Post-mining reclamation would result in a permanent pit lake, which could concentrate dissolved metals and toxins or lower pH levels. Flow from this pit lake into groundwater could also degrade groundwater quality. Quoting from the 2016 Draft Environmental Impact Statement (DEIS): “The effect of such exceedances would mean that the water is no longer suitable for the uses to which the water quality classes apply, that is, livestock use (Class III) for groundwater and fisheries and drinking water (Class 2AB) for surface water.”
As stated above, groundwater and surface water closely interact in this area, and Beaver Creek, Whitetail Creek, and Lytle Creek specifically all recharge groundwater. Mining activities could introduce even more connections between water bodies than already exist. From the DEIS: “Mining could expose fractures and joints that communicate with waters not otherwise connected to the pit area. If fractures communicate with deeper metal-rich, sulfide-bearing strata or other undesirable lithologies, then water with higher concentrations of contaminants could be introduced into the pit lake.” Permanent impacts of the proposed project would include the loss of Whitetail Creek, Beaver Creek, and Whitelaw Creek headwaters, the loss of Whitetail Spring, and diminishment of groundwater flow.
The ore to be mined at Bear Lodge contains both uranium and thorium.

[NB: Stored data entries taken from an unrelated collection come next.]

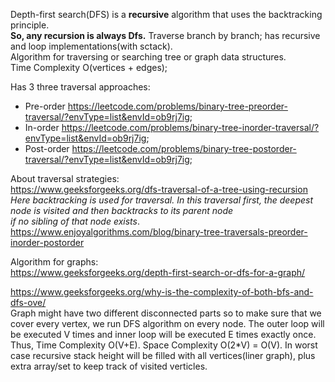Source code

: Depth-first search(DFS) is a __recursive__ algorithm that uses the backtracking principle.\
__So, any recursion is always Dfs.__ Traverse branch by branch; has recursive and loop implementations(with sctack).\
Algorithm for traversing or searching tree or graph data structures.\
Time Complexity O(vertices + edges);

Has 3 three traversal approaches:
- Pre-order https://leetcode.com/problems/binary-tree-preorder-traversal/?envType=list&envId=ob9rj7ig;
- In-order https://leetcode.com/problems/binary-tree-inorder-traversal/?envType=list&envId=ob9rj7ig;
- Post-order https://leetcode.com/problems/binary-tree-postorder-traversal/?envType=list&envId=ob9rj7ig;

About traversal strategies:\
https://www.geeksforgeeks.org/dfs-traversal-of-a-tree-using-recursion \
*Here backtracking is used for traversal. In this traversal first, the deepest node is visited and then backtracks to its parent node\
if no sibling of that node exists*.\
https://www.enjoyalgorithms.com/blog/binary-tree-traversals-preorder-inorder-postorder

Algorithm for graphs:\
https://www.geeksforgeeks.org/depth-first-search-or-dfs-for-a-graph/

https://www.geeksforgeeks.org/why-is-the-complexity-of-both-bfs-and-dfs-ove/ \
Graph might have two different disconnected parts so to make sure that we cover every vertex, we run DFS algorithm on every node.
The outer loop will be executed V times and inner loop will be executed E times exactly once. Thus, Time Complexity O(V+E).
Space Complexity O(2*V) = O(V). In worst case recursive stack height will be filled with all vertices(liner graph), plus extra array/set to keep track of visited verticles.
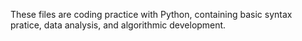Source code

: These files are coding practice with Python, containing basic syntax pratice, data analysis, and  algorithmic development.
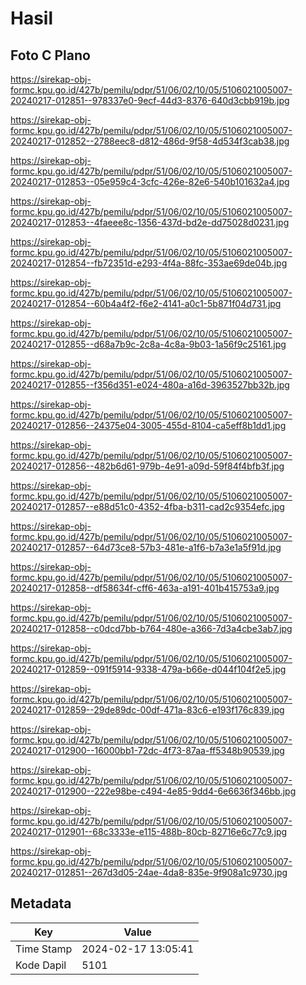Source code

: # Hasil

## Foto C Plano

https://sirekap-obj-formc.kpu.go.id/427b/pemilu/pdpr/51/06/02/10/05/5106021005007-20240217-012851--978337e0-9ecf-44d3-8376-640d3cbb919b.jpg

https://sirekap-obj-formc.kpu.go.id/427b/pemilu/pdpr/51/06/02/10/05/5106021005007-20240217-012852--2788eec8-d812-486d-9f58-4d534f3cab38.jpg

https://sirekap-obj-formc.kpu.go.id/427b/pemilu/pdpr/51/06/02/10/05/5106021005007-20240217-012853--05e959c4-3cfc-426e-82e6-540b101632a4.jpg

https://sirekap-obj-formc.kpu.go.id/427b/pemilu/pdpr/51/06/02/10/05/5106021005007-20240217-012853--4faeee8c-1356-437d-bd2e-dd75028d0231.jpg

https://sirekap-obj-formc.kpu.go.id/427b/pemilu/pdpr/51/06/02/10/05/5106021005007-20240217-012854--fb72351d-e293-4f4a-88fc-353ae69de04b.jpg

https://sirekap-obj-formc.kpu.go.id/427b/pemilu/pdpr/51/06/02/10/05/5106021005007-20240217-012854--60b4a4f2-f6e2-4141-a0c1-5b871f04d731.jpg

https://sirekap-obj-formc.kpu.go.id/427b/pemilu/pdpr/51/06/02/10/05/5106021005007-20240217-012855--d68a7b9c-2c8a-4c8a-9b03-1a56f9c25161.jpg

https://sirekap-obj-formc.kpu.go.id/427b/pemilu/pdpr/51/06/02/10/05/5106021005007-20240217-012855--f356d351-e024-480a-a16d-3963527bb32b.jpg

https://sirekap-obj-formc.kpu.go.id/427b/pemilu/pdpr/51/06/02/10/05/5106021005007-20240217-012856--24375e04-3005-455d-8104-ca5eff8b1dd1.jpg

https://sirekap-obj-formc.kpu.go.id/427b/pemilu/pdpr/51/06/02/10/05/5106021005007-20240217-012856--482b6d61-979b-4e91-a09d-59f84f4bfb3f.jpg

https://sirekap-obj-formc.kpu.go.id/427b/pemilu/pdpr/51/06/02/10/05/5106021005007-20240217-012857--e88d51c0-4352-4fba-b311-cad2c9354efc.jpg

https://sirekap-obj-formc.kpu.go.id/427b/pemilu/pdpr/51/06/02/10/05/5106021005007-20240217-012857--64d73ce8-57b3-481e-a1f6-b7a3e1a5f91d.jpg

https://sirekap-obj-formc.kpu.go.id/427b/pemilu/pdpr/51/06/02/10/05/5106021005007-20240217-012858--df58634f-cff6-463a-a191-401b415753a9.jpg

https://sirekap-obj-formc.kpu.go.id/427b/pemilu/pdpr/51/06/02/10/05/5106021005007-20240217-012858--c0dcd7bb-b764-480e-a366-7d3a4cbe3ab7.jpg

https://sirekap-obj-formc.kpu.go.id/427b/pemilu/pdpr/51/06/02/10/05/5106021005007-20240217-012859--091f5914-9338-479a-b66e-d044f104f2e5.jpg

https://sirekap-obj-formc.kpu.go.id/427b/pemilu/pdpr/51/06/02/10/05/5106021005007-20240217-012859--29de89dc-00df-471a-83c6-e193f176c839.jpg

https://sirekap-obj-formc.kpu.go.id/427b/pemilu/pdpr/51/06/02/10/05/5106021005007-20240217-012900--16000bb1-72dc-4f73-87aa-ff5348b90539.jpg

https://sirekap-obj-formc.kpu.go.id/427b/pemilu/pdpr/51/06/02/10/05/5106021005007-20240217-012900--222e98be-c494-4e85-9dd4-6e6636f346bb.jpg

https://sirekap-obj-formc.kpu.go.id/427b/pemilu/pdpr/51/06/02/10/05/5106021005007-20240217-012901--68c3333e-e115-488b-80cb-82716e6c77c9.jpg

https://sirekap-obj-formc.kpu.go.id/427b/pemilu/pdpr/51/06/02/10/05/5106021005007-20240217-012851--267d3d05-24ae-4da8-835e-9f908a1c9730.jpg


## Metadata

| Key        | Value               |
| ---------- | ------------------- |
| Time Stamp | 2024-02-17 13:05:41 |
| Kode Dapil | 5101                |



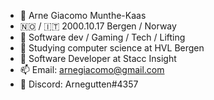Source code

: - 👋 Arne Giacomo Munthe-Kaas
- 🇳🇴 / 🇮🇹 2000.10.17 Bergen / Norway
- 👀 Software dev / Gaming / Tech / Lifting
- 🌱 Studying computer science at HVL Bergen
- 🏢 Software Developer at Stacc Insight 
- 📫 Email: arnegiacomo@gmail.com 
- 👾 Discord: Arnegutten#4357
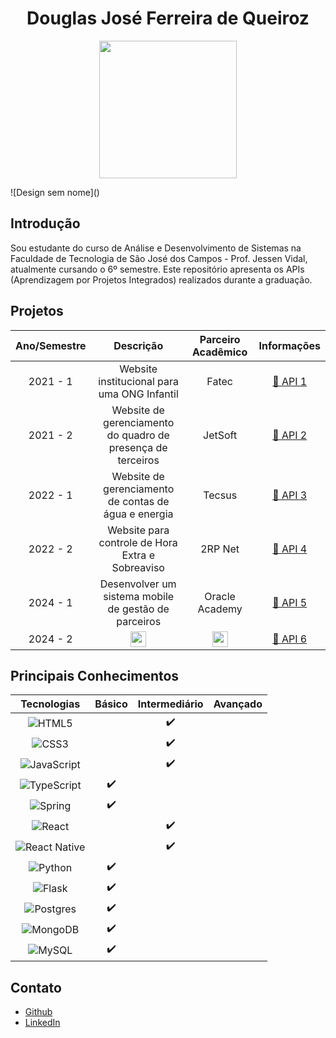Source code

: <h1 align="center"> Douglas José Ferreira de Queiroz </h1>

<p align="center">
<img src="https://github.com/user-attachments/assets/bcd4b3f2-4d7b-464d-8dea-4f2e5524f85f" width="220">  
</p>
![Design sem nome]()

## Introdução

Sou estudante do curso de Análise e Desenvolvimento de Sistemas na Faculdade de Tecnologia de São José dos Campos - Prof. Jessen Vidal, atualmente cursando o 6º semestre. Este repositório apresenta os APIs (Aprendizagem por Projetos Integrados) realizados durante a graduação.

## Projetos
<div id="projetos" text-align="center">

| Ano/Semestre |                          Descrição                          | Parceiro Acadêmico |                              Informações                               |
| :----------: | :---------------------------------------------------------: | :----------------: | :--------------------------------------------------------------------: |
|   2021 - 1   | Website institucional para uma ONG Infantil                 |       Fatec        | [📑 API 1](https://github.com/douglaswe/portfolio-TG/blob/main/API-1.md) |
|   2021 - 2   | Website de gerenciamento do quadro de presença de terceiros |      JetSoft       |                     [📑 API 2](https://github.com/douglaswe/portfolio-TG/blob/main/API-2.md)                     |
|   2022 - 1   |    Website de gerenciamento de contas de água e energia     |       Tecsus       |                     [📑 API 3](https://github.com/douglaswe/portfolio-TG/blob/main/API-3.md)                     |
|   2022 - 2   |      Website para controle de Hora Extra e Sobreaviso       |      2RP Net       |                     [📑 API 4](https://github.com/douglaswe/portfolio-TG/blob/main/API-4.md)                     |
|   2024 - 1   | Desenvolver um sistema mobile de gestão de parceiros        |   Oracle Academy   |                     [📑 API 5](https://github.com/douglaswe/portfolio-TG/blob/main/API-5.md)                     |
|   2024 - 2   |<img src="https://img.icons8.com/?size=100&id=HvTaJsbfMZD3&format=png&color=ffffff" align="center" width="25">|<img src="https://img.icons8.com/?size=100&id=HvTaJsbfMZD3&format=png&color=ffffff" align="center" width="25">|[📑 API 6]()|

## Principais Conhecimentos

|                                                         Tecnologias                                                          | Básico | Intermediário | Avançado |
| :--------------------------------------------------------------------------------------------------------------------------: | :----: | :-----------: | :------: |
|          ![HTML5](https://img.shields.io/badge/html5-%23E34F26.svg?style=for-the-badge&logo=html5&logoColor=white)           |        |       ✔️       |          |
|            ![CSS3](https://img.shields.io/badge/css3-%231572B6.svg?style=for-the-badge&logo=css3&logoColor=white)            |        |       ✔️       |          |
| ![JavaScript](https://img.shields.io/badge/javascript-%23323330.svg?style=for-the-badge&logo=javascript&logoColor=%23F7DF1E) |        |       ✔️       |          |
|   ![TypeScript](https://img.shields.io/badge/typescript-%23007ACC.svg?style=for-the-badge&logo=typescript&logoColor=white)   |   ✔️   |               |          |
|         ![Spring](https://img.shields.io/badge/spring-%236DB33F.svg?style=for-the-badge&logo=spring&logoColor=white)         |   ✔️   |               |          |
|        ![React](https://img.shields.io/badge/react-%2320232a.svg?style=for-the-badge&logo=react&logoColor=%2361DAFB)         |        |      ✔️       |          |
| ![React Native](https://img.shields.io/badge/react_native-%2320232a.svg?style=for-the-badge&logo=react&logoColor=%2361DAFB)  |        |       ✔️       |          |
|            ![Python](https://img.shields.io/badge/python-3670A0?style=for-the-badge&logo=python&logoColor=ffdd54)            |   ✔️    |               |          |
|            ![Flask](https://img.shields.io/badge/flask-%23000.svg?style=for-the-badge&logo=flask&logoColor=white)            |   ✔️    |               |          |
|     ![Postgres](https://img.shields.io/badge/postgres-%23316192.svg?style=for-the-badge&logo=postgresql&logoColor=white)     |   ✔️    |               |          |
|       ![MongoDB](https://img.shields.io/badge/MongoDB-%234ea94b.svg?style=for-the-badge&logo=mongodb&logoColor=white)        |   ✔️    |               |          |
|            ![MySQL](https://img.shields.io/badge/mysql-%2300f.svg?style=for-the-badge&logo=mysql&logoColor=white)            |   ✔️    |               |          |

## Contato

* [Github](https://github.com/douglaswe)
* [LinkedIn](https://www.linkedin.com/in/douglas-queiroz-3b9a72212/)
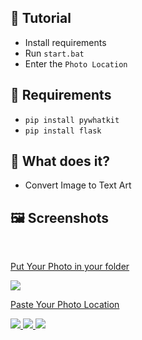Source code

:## 📝 Tutorial
* Install requirements
* Run `start.bat`
* Enter the `Photo Location`

## 📎 Requirements
* `pip install pywhatkit`
* `pip install flask`

## 🚀 What does it?
- Convert Image to Text Art

## 🖼️ Screenshots
<br />
<p align="center">
  <a href="https://github.com/LilArta">
  <p>Put Your Photo in your folder</p>
    <img src="https://cdn.discordapp.com/attachments/648262963765182464/946238131882033192/1.png">
  <p>Paste Your Photo Location</p>
    <img src="https://cdn.discordapp.com/attachments/648262963765182464/946238174198399046/2.png">
    <img src="https://cdn.discordapp.com/attachments/648262963765182464/946238285326458921/3.png">
    <img src="https://cdn.discordapp.com/attachments/648262963765182464/946238174198399046/2.png">
  </a>
</p>
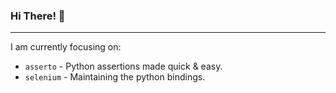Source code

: ### Hi There! 👋

-----

I am currently focusing on:

 - `asserto` - Python assertions made quick & easy.
 - `selenium` - Maintaining the python bindings.
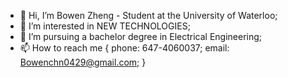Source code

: - 👋 Hi, I’m Bowen Zheng - Student at the University of Waterloo;
- 👀 I’m interested in NEW TECHNOLOGIES;
- 🌱 I’m pursuing a bachelor degree in Electrical Engineering;
- 📫 How to reach me
  {
    phone: 647-4060037;
    email: Bowenchn0429@gmail.com;
  }

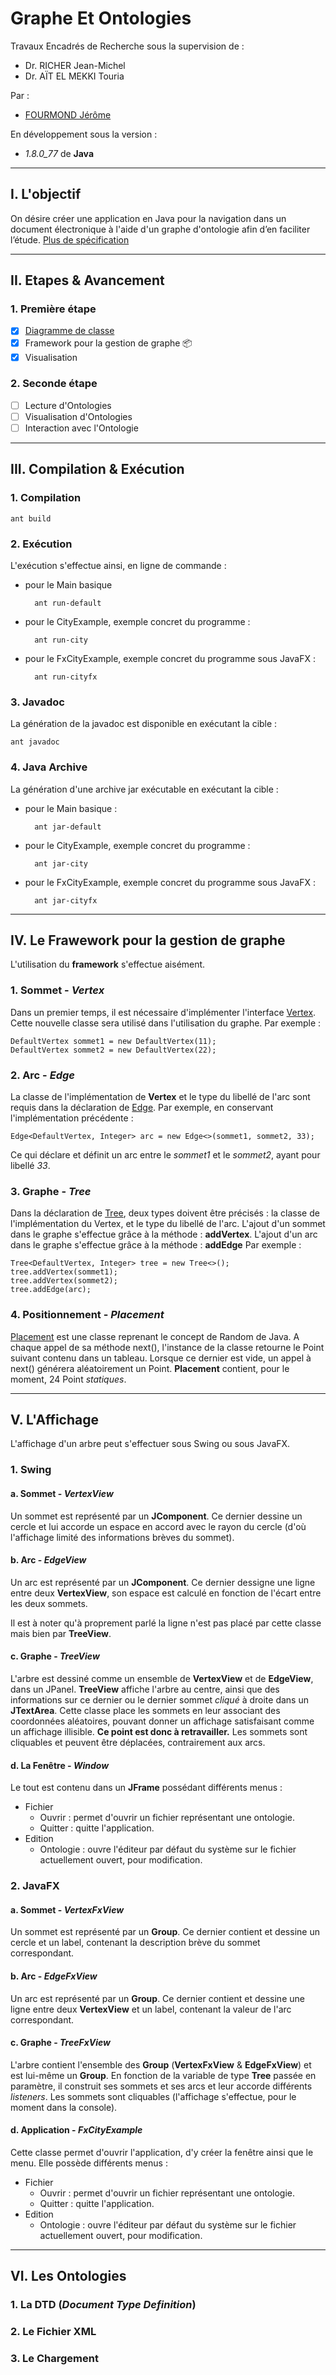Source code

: # Graphe Et Ontologies

Travaux Encadrés de Recherche sous la supervision de :
* Dr. RICHER Jean-Michel
* Dr. AÏT EL MEKKI Touria

Par :
* [FOURMOND Jérôme](https://github.com/jfourmond)

En développement sous la version :
- *1.8.0_77* de **Java**

---

## I. L'objectif

On désire créer une application en Java pour la navigation dans un document électronique à l'aide d'un graphe d'ontologie afin d’en faciliter l’étude.
[Plus de spécification](https://github.com/jfourmond/Graphe-Et-Ontologies/blob/master/B-ontologie.pdf)

---

## II. Etapes & Avancement

### 1. Première étape

- [x] [Diagramme de classe](https://github.com/jfourmond/Graphe-Et-Ontologies/blob/master/class_diagram)
- [x] Framework pour la gestion de graphe :package: 
- [x] Visualisation

### 2. Seconde étape

- [ ] Lecture d'Ontologies
- [ ] Visualisation d'Ontologies
- [ ] Interaction avec l'Ontologie

---

## III. Compilation & Exécution

### 1. Compilation

	ant build
	
### 2. Exécution

L'exécution s'effectue ainsi, en ligne de commande :
- pour le Main basique

		ant run-default

- pour le CityExample, exemple concret du programme :
	
		ant run-city

- pour le FxCityExample, exemple concret du programme sous JavaFX :

		ant run-cityfx
		
### 3. Javadoc

La génération de la javadoc est disponible en exécutant la cible :

	ant javadoc

### 4. Java Archive

La génération d'une archive jar exécutable en exécutant la cible :
- pour le Main basique :

		ant jar-default
	
- pour le CityExample, exemple concret du programme :

		ant jar-city

- pour le FxCityExample, exemple concret du programme sous JavaFX :

		ant jar-cityfx

---

## IV. Le Frawework pour la gestion de graphe

L'utilisation du **framework** s'effectue aisément.

### 1. Sommet - *Vertex*

Dans un premier temps, il est nécessaire d'implémenter l'interface [Vertex](https://github.com/jfourmond/Graphe-Et-Ontologies/blob/master/Graphe-Et-Ontologies/src/fr/fourmond/jerome/framework/Vertex.java).
Cette nouvelle classe sera utilisé dans l'utilisation du graphe.
Par exemple :

	DefaultVertex sommet1 = new DefaultVertex(11);
	DefaultVertex sommet2 = new DefaultVertex(22);

### 2. Arc - *Edge*

La classe de l'implémentation de **Vertex** et le type du libellé de l'arc sont requis dans la déclaration de [Edge](https://github.com/jfourmond/Graphe-Et-Ontologies/blob/master/Graphe-Et-Ontologies/src/fr/fourmond/jerome/framework/Edge.java).
Par exemple, en conservant l'implémentation précédente :

	Edge<DefaultVertex, Integer> arc = new Edge<>(sommet1, sommet2, 33);
	
Ce qui déclare et définit un arc entre le *sommet1* et le *sommet2*, ayant pour libellé *33*.

### 3. Graphe - *Tree*

Dans la déclaration de [Tree](https://github.com/jfourmond/Graphe-Et-Ontologies/blob/master/Graphe-Et-Ontologies/src/fr/fourmond/jerome/framework/Tree.java), deux types doivent être précisés : la classe de l'implémentation du Vertex, et le type du libellé de l'arc.
L'ajout d'un sommet dans le graphe s'effectue grâce à la méthode : **addVertex**.
L'ajout d'un arc dans le graphe s'effectue grâce à la méthode : **addEdge**
Par exemple :

	Tree<DefaultVertex, Integer> tree = new Tree<>();
	tree.addVertex(sommet1);
	tree.addVertex(sommet2);
	tree.addEdge(arc);

### 4. Positionnement - *Placement*

[Placement](https://github.com/jfourmond/Graphe-Et-Ontologies/blob/master/Graphe-Et-Ontologies/src/fr/fourmond/jerome/framework/Placement.java) est une classe reprenant le concept de Random de Java. A chaque appel de sa méthode next(), l'instance de la classe retourne le Point suivant contenu dans un tableau. Lorsque ce dernier est vide, un appel à next() générera aléatoirement un Point.
**Placement** contient, pour le moment, 24 Point *statiques*. 

---

## V. L'Affichage

L'affichage d'un arbre peut s'effectuer sous Swing ou sous JavaFX.

### 1. Swing

#### a. Sommet - *VertexView*

Un sommet est représenté par un **JComponent**. Ce dernier dessine un cercle et lui accorde un espace en accord avec le rayon du cercle (d'où l'affichage limité des informations brèves du sommet).

#### b. Arc - *EdgeView*

Un arc est représenté par un **JComponent**. Ce dernier dessigne une ligne entre deux **VertexView**, son espace est calculé en fonction de l'écart entre les deux sommets.

Il est à noter qu'à proprement parlé la ligne n'est pas placé par cette classe mais bien par **TreeView**.

#### c. Graphe - *TreeView*

L'arbre est dessiné comme un ensemble de **VertexView** et de **EdgeView**, dans un JPanel. **TreeView** affiche l'arbre au centre, ainsi que des informations sur ce dernier ou le dernier sommet *cliqué* à droite dans un **JTextArea**.
Cette classe place les sommets en leur associant des coordonnées aléatoires, pouvant donner un affichage satisfaisant comme un affichage illisible. **Ce point est donc à retravailler.**
Les sommets sont cliquables et peuvent être déplacées, contrairement aux arcs.

#### d. La Fenêtre - *Window*

Le tout est contenu dans un **JFrame** possédant différents menus :
- Fichier
	* Ouvrir : permet d'ouvrir un fichier représentant une ontologie.
	* Quitter : quitte l'application.
- Edition
	* Ontologie : ouvre l'éditeur par défaut du système sur le fichier actuellement ouvert, pour modification.
	
### 2. JavaFX

#### a. Sommet - *VertexFxView*

Un sommet est représenté par un **Group**. Ce dernier contient et dessine un cercle et un label, contenant la description brève du sommet correspondant.

#### b. Arc - *EdgeFxView*

Un arc est représenté par un **Group**. Ce dernier contient et dessine une ligne entre deux **VertexView** et un label, contenant la valeur de l'arc correspondant.

#### c. Graphe - *TreeFxView*

L'arbre contient l'ensemble des **Group** (**VertexFxView** & **EdgeFxView**) et est lui-même un **Group**. En fonction de la variable de type **Tree** passée en paramètre, il construit ses sommets et ses arcs et leur accorde différents *listeners*.
Les sommets sont cliquables (l'affichage s'effectue, pour le moment dans la console).

#### d. Application - *FxCityExample*

Cette classe permet d'ouvrir l'application, d'y créer la fenêtre ainsi que le menu. Elle possède différents menus :
- Fichier
	* Ouvrir : permet d'ouvrir un fichier représentant une ontologie.
	* Quitter : quitte l'application.
- Edition
	* Ontologie : ouvre l'éditeur par défaut du système sur le fichier actuellement ouvert, pour modification.
	
--- 

## VI. Les Ontologies

### 1. La DTD (*Document Type Definition*)

### 2. Le Fichier XML

### 3. Le Chargement
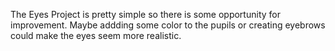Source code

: The Eyes Project is pretty simple so there is some opportunity for improvement.  Maybe addding some color to the pupils or creating eyebrows could make the eyes 
seem more realistic. 
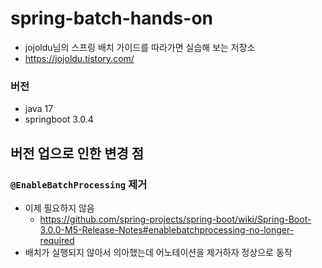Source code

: # spring-batch-hands-on
- jojoldu님의 스프링 배치 가이드를 따라가면 실습해 보는 저장소
- https://jojoldu.tistory.com/

### 버전
- java 17
- springboot 3.0.4

## 버전 업으로 인한 변경 점

### `@EnableBatchProcessing` 제거
- 이제 필요하지 않음
  - https://github.com/spring-projects/spring-boot/wiki/Spring-Boot-3.0.0-M5-Release-Notes#enablebatchprocessing-no-longer-required
- 배치가 실행되지 않아서 의아했는데 어노테이션을 제거하자 정상으로 동작
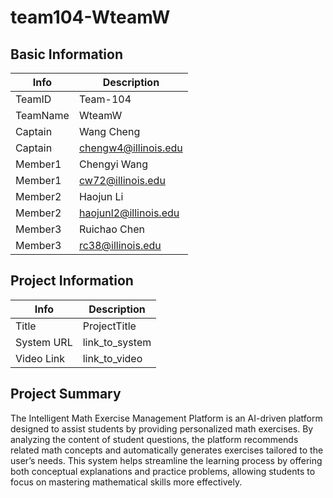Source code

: # team104-WteamW

## Basic Information

|   Info      |        Description     |
| ----------- | ---------------------- |
| TeamID      |        Team-104        |
| TeamName    |         WteamW         |
| Captain     |       Wang Cheng       |
| Captain     |  chengw4@illinois.edu  |
| Member1     |     Chengyi Wang       |
| Member1     |   cw72@illinois.edu    |
| Member2     |       Haojun Li        |
| Member2     |  haojunl2@illinois.edu |
| Member3     |     Ruichao Chen       |
| Member3     |    rc38@illinois.edu   |

## Project Information

|   Info      |        Description     |
| ----------- | ---------------------- |
|  Title      |       ProjectTitle     |
| System URL  |      link_to_system    |
| Video Link  |      link_to_video     |

## Project Summary

The Intelligent Math Exercise Management Platform is an AI-driven platform designed to assist students by providing personalized math exercises. By analyzing the content of student questions, the platform recommends related math concepts and automatically generates exercises tailored to the user’s needs. This system helps streamline the learning process by offering both conceptual explanations and practice problems, allowing students to focus on mastering mathematical skills more effectively.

Disturbance from mining almost certainly would lead to radioactive contamination of surface water, groundwater, soil, sediment, and air.
The proposal to mine at Bear Lodge would likely adversely affect the northern long-eared bat. Wildlife in general would suffer the increased potential for predation, loss of thermal cover, and loss of foraging, breeding, and brood-rearing areas. Temporary or permanent habitat alteration or loss would occur for all species in the area.
In January 2016, RER cited difficult capital markets, a decline in rare earth prices, and delays in the NEPA/permitting process when they notified the Forest Service of their decision to suspend all activities on the Bear Lodge Project. In 2015-2016, RER withdrew from both the Toronto and New York stock exchanges. The NRC license review has been suspended until at least 2023, and RER has now shifted its focus to its proposed demonstration processing plant in Upton, WY.